= WHAT THIS TASK INVOLVES =
With pictures left out, set down every record word for word.

(Per-instance keypoint data)
□ □ □
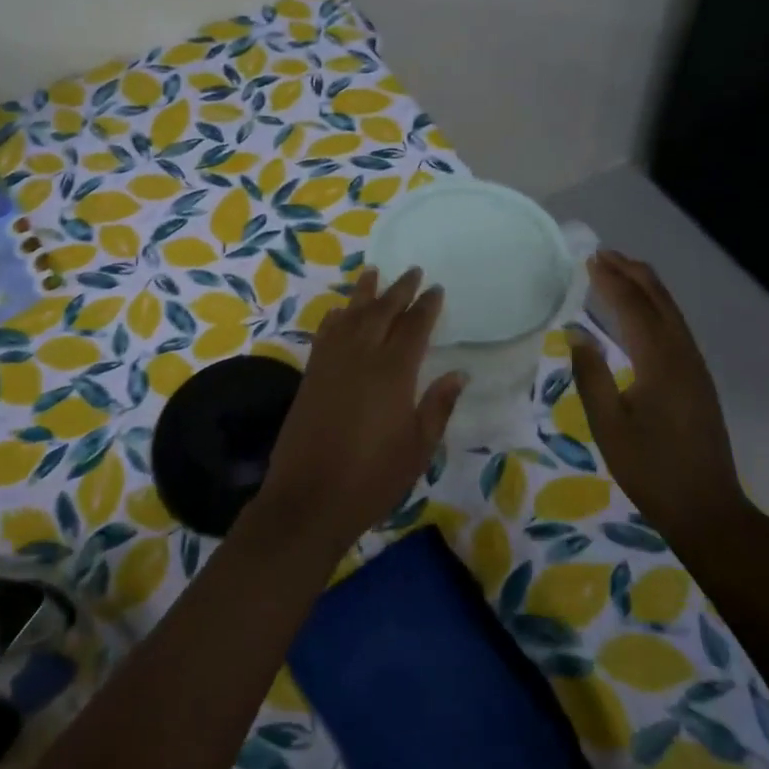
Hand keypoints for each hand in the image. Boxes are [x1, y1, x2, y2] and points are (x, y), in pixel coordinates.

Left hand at [248, 267, 463, 559]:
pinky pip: (325, 334)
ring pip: (349, 315)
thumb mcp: (418, 447)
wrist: (310, 497)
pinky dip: (334, 318)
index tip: (435, 288)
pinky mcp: (311, 375)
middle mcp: (361, 356)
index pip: (414, 327)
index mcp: (393, 371)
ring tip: (372, 272)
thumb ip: (438, 406)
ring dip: (363, 294)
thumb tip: (459, 374)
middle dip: (398, 290)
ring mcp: (331, 363)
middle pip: (381, 311)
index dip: (426, 306)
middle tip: (411, 271)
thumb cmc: (373, 477)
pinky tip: (338, 312)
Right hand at [566, 249, 746, 544]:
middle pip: (659, 300)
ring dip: (646, 287)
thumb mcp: (608, 424)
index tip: (589, 259)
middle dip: (632, 273)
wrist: (706, 507)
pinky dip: (656, 306)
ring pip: (671, 312)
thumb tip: (575, 331)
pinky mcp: (697, 378)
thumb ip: (591, 374)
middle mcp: (682, 354)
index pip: (633, 306)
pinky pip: (675, 327)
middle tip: (603, 254)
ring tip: (620, 271)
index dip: (611, 280)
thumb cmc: (650, 468)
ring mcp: (694, 366)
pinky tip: (642, 312)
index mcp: (659, 361)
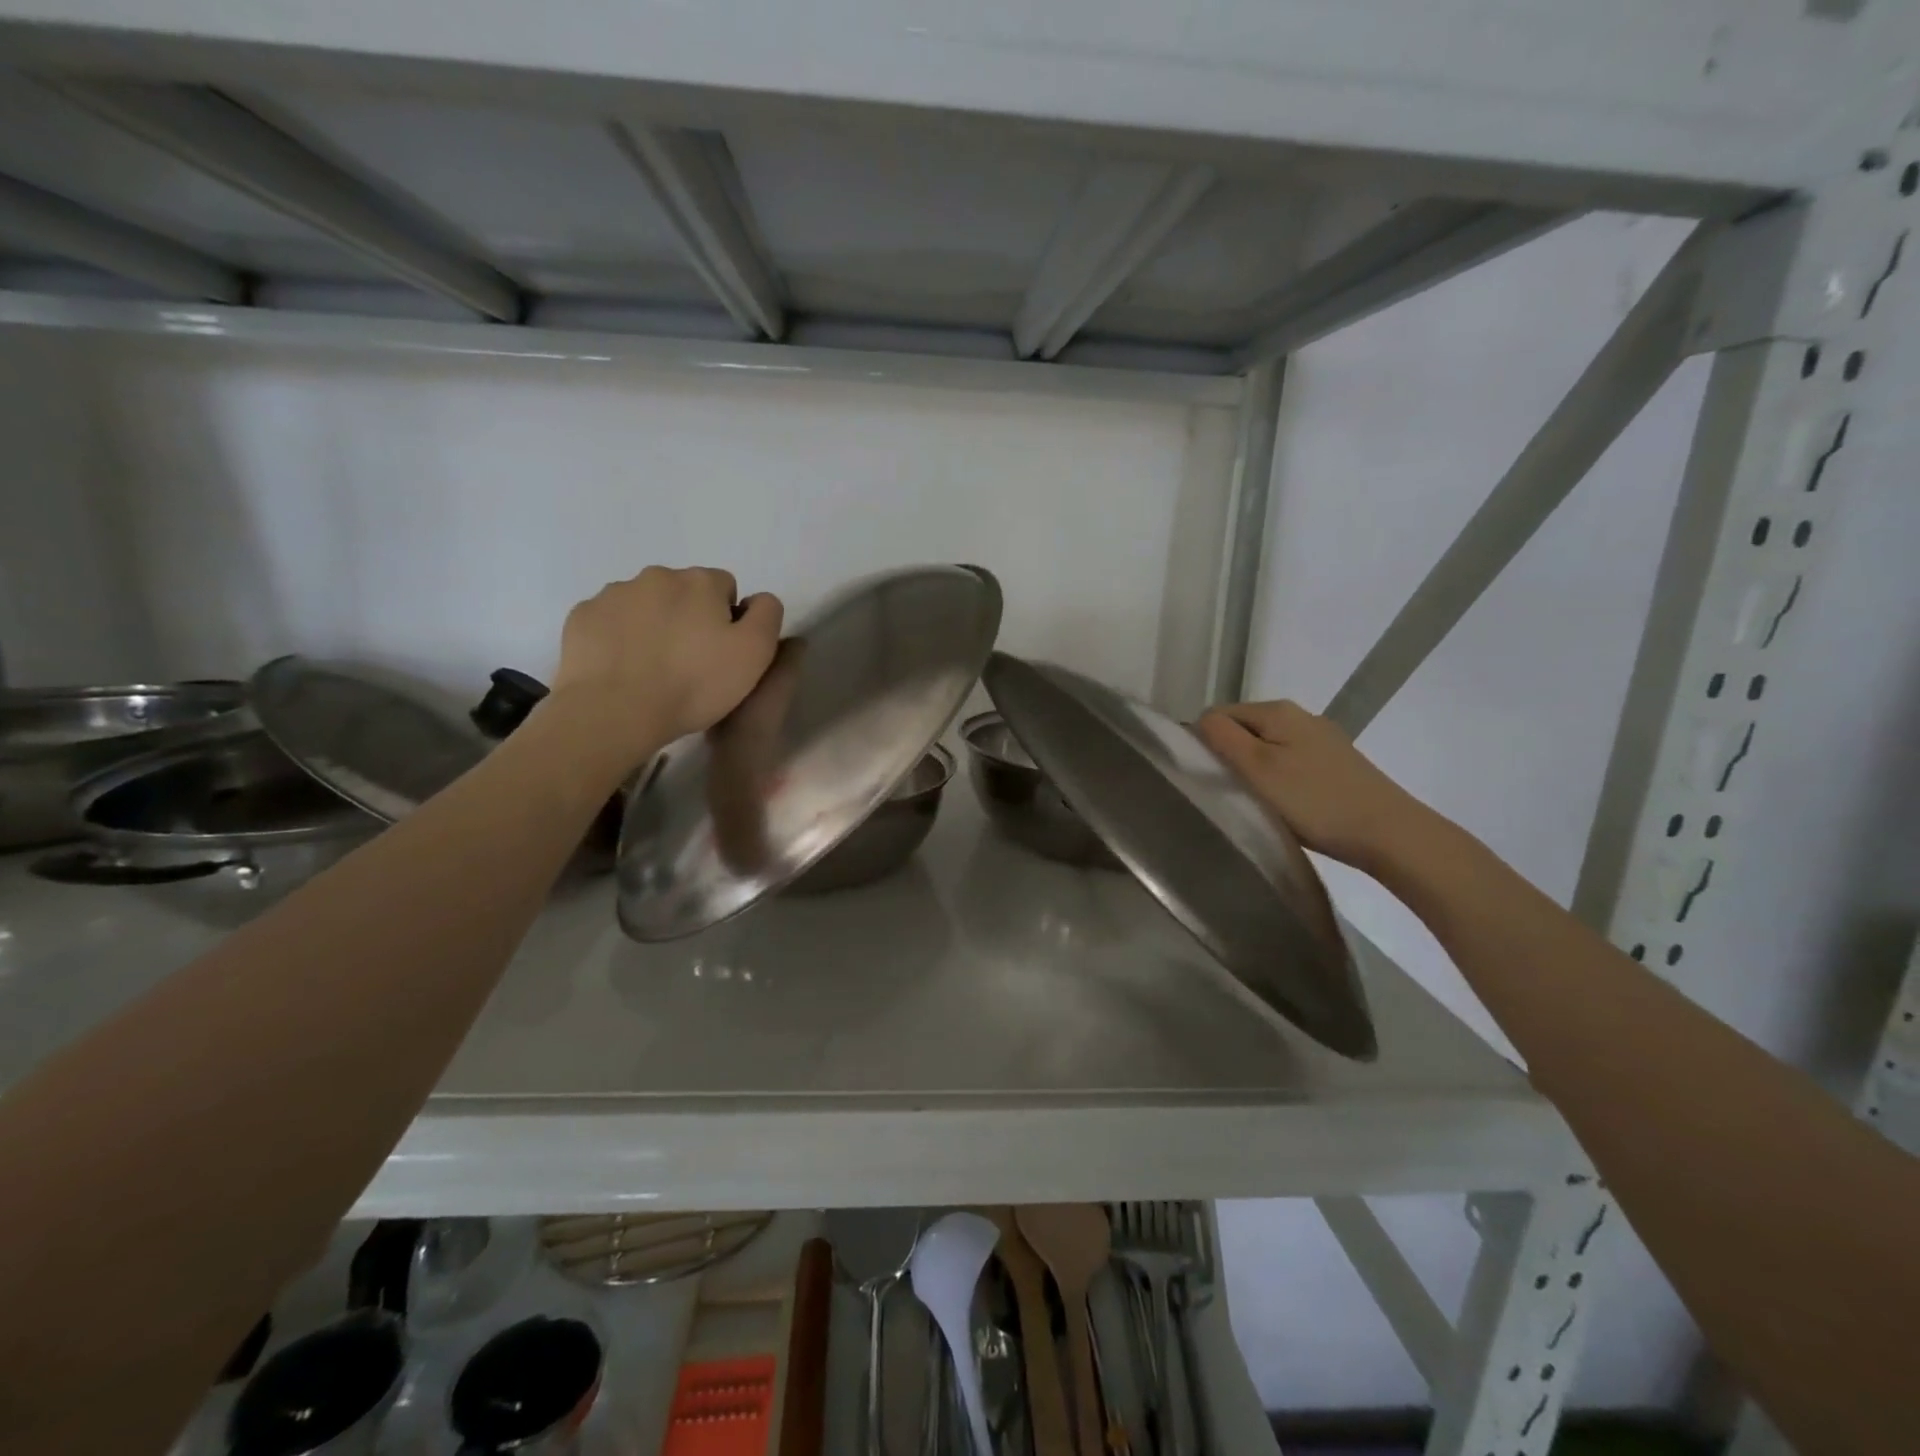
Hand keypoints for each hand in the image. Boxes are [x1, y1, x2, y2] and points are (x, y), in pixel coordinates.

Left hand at [549, 566, 782, 769]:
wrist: (614, 711)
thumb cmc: (694, 683)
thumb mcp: (755, 653)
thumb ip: (767, 615)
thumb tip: (758, 600)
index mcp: (700, 581)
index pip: (726, 587)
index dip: (729, 620)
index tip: (722, 653)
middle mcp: (656, 576)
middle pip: (684, 592)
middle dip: (690, 618)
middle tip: (690, 664)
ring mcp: (614, 593)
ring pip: (646, 604)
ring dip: (655, 626)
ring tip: (654, 669)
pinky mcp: (582, 616)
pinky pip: (611, 621)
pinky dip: (620, 638)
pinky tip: (624, 669)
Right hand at [1195, 699, 1432, 871]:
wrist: (1389, 833)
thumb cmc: (1314, 801)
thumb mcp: (1257, 769)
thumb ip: (1222, 738)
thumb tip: (1200, 720)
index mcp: (1277, 710)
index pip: (1218, 715)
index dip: (1206, 744)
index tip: (1212, 778)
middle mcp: (1300, 715)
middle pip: (1243, 729)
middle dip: (1231, 757)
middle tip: (1234, 794)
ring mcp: (1322, 739)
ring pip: (1267, 748)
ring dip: (1255, 772)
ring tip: (1260, 803)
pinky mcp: (1337, 763)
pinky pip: (1290, 762)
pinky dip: (1280, 780)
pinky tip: (1289, 805)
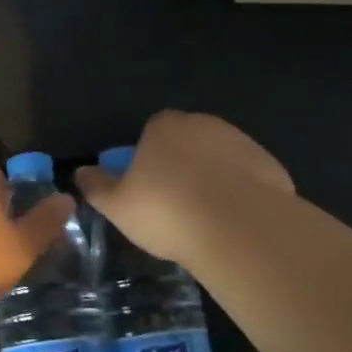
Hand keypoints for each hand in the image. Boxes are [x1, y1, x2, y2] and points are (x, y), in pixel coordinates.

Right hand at [74, 110, 294, 263]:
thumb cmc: (167, 210)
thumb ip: (96, 186)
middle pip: (186, 143)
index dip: (147, 160)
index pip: (151, 133)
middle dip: (181, 168)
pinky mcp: (270, 165)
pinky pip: (247, 179)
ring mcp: (241, 142)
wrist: (239, 227)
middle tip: (175, 207)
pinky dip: (240, 195)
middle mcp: (203, 123)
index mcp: (164, 125)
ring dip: (212, 180)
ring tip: (206, 220)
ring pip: (219, 160)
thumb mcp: (118, 205)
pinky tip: (234, 224)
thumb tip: (80, 172)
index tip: (147, 190)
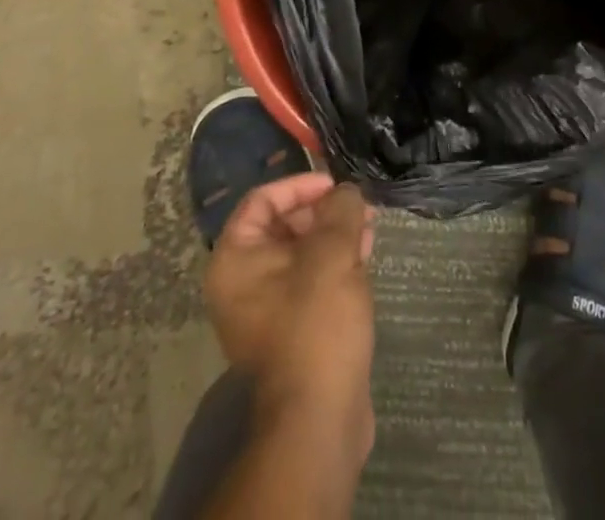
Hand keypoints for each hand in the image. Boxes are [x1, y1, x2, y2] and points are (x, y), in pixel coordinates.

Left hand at [203, 174, 376, 459]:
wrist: (319, 419)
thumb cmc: (316, 323)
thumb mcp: (332, 254)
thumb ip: (339, 210)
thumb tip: (346, 192)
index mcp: (235, 260)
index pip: (262, 200)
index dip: (300, 185)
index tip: (335, 185)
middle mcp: (241, 283)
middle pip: (282, 225)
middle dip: (324, 211)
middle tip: (360, 206)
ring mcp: (265, 311)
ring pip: (301, 254)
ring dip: (335, 235)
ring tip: (369, 226)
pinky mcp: (291, 331)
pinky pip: (310, 282)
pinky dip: (335, 264)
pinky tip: (364, 256)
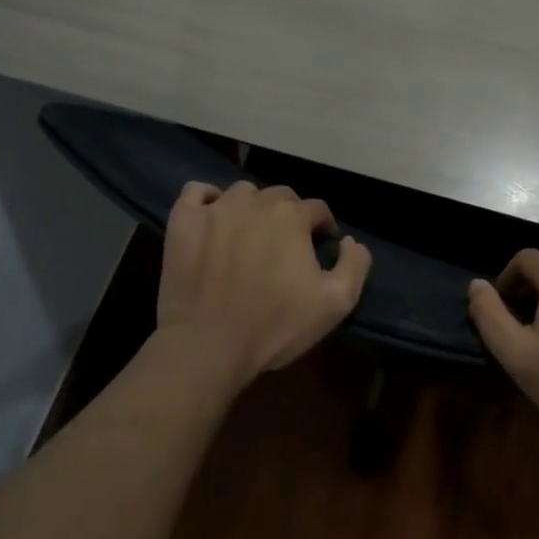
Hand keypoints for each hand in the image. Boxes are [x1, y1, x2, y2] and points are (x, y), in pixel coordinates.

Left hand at [157, 180, 371, 385]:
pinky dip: (206, 200)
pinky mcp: (183, 221)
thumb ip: (354, 265)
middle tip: (284, 246)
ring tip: (248, 235)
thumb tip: (350, 241)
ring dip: (250, 208)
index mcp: (292, 216)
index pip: (317, 209)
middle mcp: (255, 201)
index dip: (323, 227)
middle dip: (288, 216)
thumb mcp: (335, 304)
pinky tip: (211, 219)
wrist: (208, 345)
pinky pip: (196, 192)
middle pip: (279, 197)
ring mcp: (215, 208)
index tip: (321, 247)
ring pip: (241, 193)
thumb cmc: (274, 325)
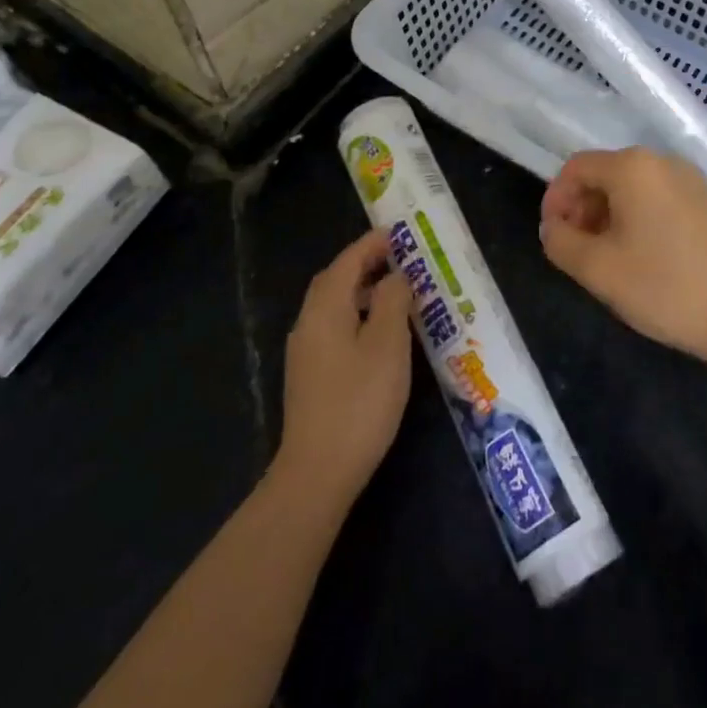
□ □ □
= PROBLEM SOLUTION =
Hand keypoints for each hand in the image. Boxes are [x1, y1, x2, y2] and points are (x, y), in pixel coordinates.

Left hand at [248, 267, 463, 559]:
pinky pip: (325, 334)
ring pip: (349, 315)
thumb mcp: (418, 447)
wrist: (310, 497)
pinky dip: (334, 318)
index tip: (435, 288)
pinky mcp: (311, 375)
middle mcp: (361, 356)
index pip: (414, 327)
index mcp: (393, 371)
ring tip: (372, 272)
thumb ip: (438, 406)
ring dip: (363, 294)
thumb tip: (459, 374)
middle dip: (398, 290)
ring mcp: (331, 363)
middle pip: (381, 311)
index dip: (426, 306)
middle tip: (411, 271)
thumb cmc: (373, 477)
pinky tip: (338, 312)
Right hand at [566, 249, 746, 544]:
middle pip: (659, 300)
ring dip: (646, 287)
thumb mcp: (608, 424)
index tip: (589, 259)
middle dip: (632, 273)
wrist: (706, 507)
pinky dip: (656, 306)
ring pip: (671, 312)
thumb tip: (575, 331)
pinky mcp: (697, 378)
thumb ip: (591, 374)
middle mcp: (682, 354)
index pip: (633, 306)
pinky pip: (675, 327)
middle tip: (603, 254)
ring tip: (620, 271)
index dip: (611, 280)
thumb cmc: (650, 468)
ring mcp: (694, 366)
pinky tip: (642, 312)
index mcp: (659, 361)
Hand keypoints for each hand in the image. Boxes are [x1, y1, x2, y2] and points are (x, y), in pixel coordinates.

Left hand at [549, 566, 782, 769]:
wrist: (614, 711)
thumb cmc: (694, 683)
thumb mcp: (755, 653)
thumb ip: (767, 615)
thumb tip: (758, 600)
index mcp: (700, 581)
index pip: (726, 587)
index dip: (729, 620)
index tip: (722, 653)
middle mcp: (656, 576)
middle pip: (684, 592)
middle dip: (690, 618)
middle tip: (690, 664)
ring mcp: (614, 593)
ring pip: (646, 604)
ring dip: (655, 626)
ring tip: (654, 669)
pinky mcp: (582, 616)
pinky pip: (611, 621)
pinky dip: (620, 638)
pinky tip: (624, 669)
Right hand at [1195, 699, 1432, 871]:
wrist: (1389, 833)
thumb cmc: (1314, 801)
thumb mcp: (1257, 769)
thumb ip: (1222, 738)
thumb tip: (1200, 720)
index mcp: (1277, 710)
index pip: (1218, 715)
index dip: (1206, 744)
index tip: (1212, 778)
middle mcp: (1300, 715)
middle pip: (1243, 729)
middle dip: (1231, 757)
middle tip: (1234, 794)
ring mcp: (1322, 739)
ring pip: (1267, 748)
ring dip: (1255, 772)
ring tip: (1260, 803)
pinky mcp: (1337, 763)
pinky pip: (1290, 762)
pinky dip: (1280, 780)
pinky tip: (1289, 805)
Hand keypoints for each hand in the image. Boxes are [x1, y1, x2, y2] and points are (x, y), in pixel coordinates.

Right hand at [74, 110, 294, 263]:
thumb cmc: (167, 210)
thumb ip: (96, 186)
middle pip: (186, 143)
index dip: (147, 160)
index pip: (151, 133)
middle dip: (181, 168)
pinky mcp: (270, 165)
pinky pip: (247, 179)
ring mcp: (241, 142)
wrist: (239, 227)
middle tip: (175, 207)
pinky dip: (240, 195)
middle mcp: (203, 123)
index mcp: (164, 125)
ring dip: (212, 180)
ring tip: (206, 220)
ring pip: (219, 160)
thumb mcp: (118, 205)
pinky tip: (234, 224)
thumb tip: (80, 172)
index tip: (147, 190)
Hand keypoints for each hand in the image. Boxes are [x1, y1, x2, y2] and points are (x, y), in pixel coordinates.

Left hand at [203, 174, 376, 459]:
wrist: (319, 419)
thumb cmc: (316, 323)
thumb mcp: (332, 254)
thumb ip: (339, 210)
thumb tip: (346, 192)
index mcp: (235, 260)
index pip: (262, 200)
index dip: (300, 185)
index tip: (335, 185)
middle mcp: (241, 283)
middle pip: (282, 225)
middle dip: (324, 211)
middle tip: (360, 206)
ring mcp: (265, 311)
ring pip: (301, 254)
ring dip: (335, 235)
ring tip: (369, 226)
pinky mcp: (291, 331)
pinky pip: (310, 282)
pinky dip: (335, 264)
pinky tip: (364, 256)
Hand keypoints for each hand in the image. Boxes are [x1, y1, x2, y2] and points are (x, y), in pixel coordinates.

Left hand at [157, 180, 371, 385]:
pinky dip: (206, 200)
pinky mcp: (183, 221)
thumb ip: (354, 265)
middle tip: (284, 246)
ring tip: (248, 235)
thumb tip: (350, 241)
ring dip: (250, 208)
index mcp: (292, 216)
index pip: (317, 209)
middle mcp: (255, 201)
index dip: (323, 227)
middle dip: (288, 216)
thumb mcp: (335, 304)
pinky tip: (211, 219)
wrist: (208, 345)
pinky pip: (196, 192)
middle pip: (279, 197)
ring mcp: (215, 208)
index tip: (321, 247)
ring pip: (241, 193)
thumb cmc: (274, 325)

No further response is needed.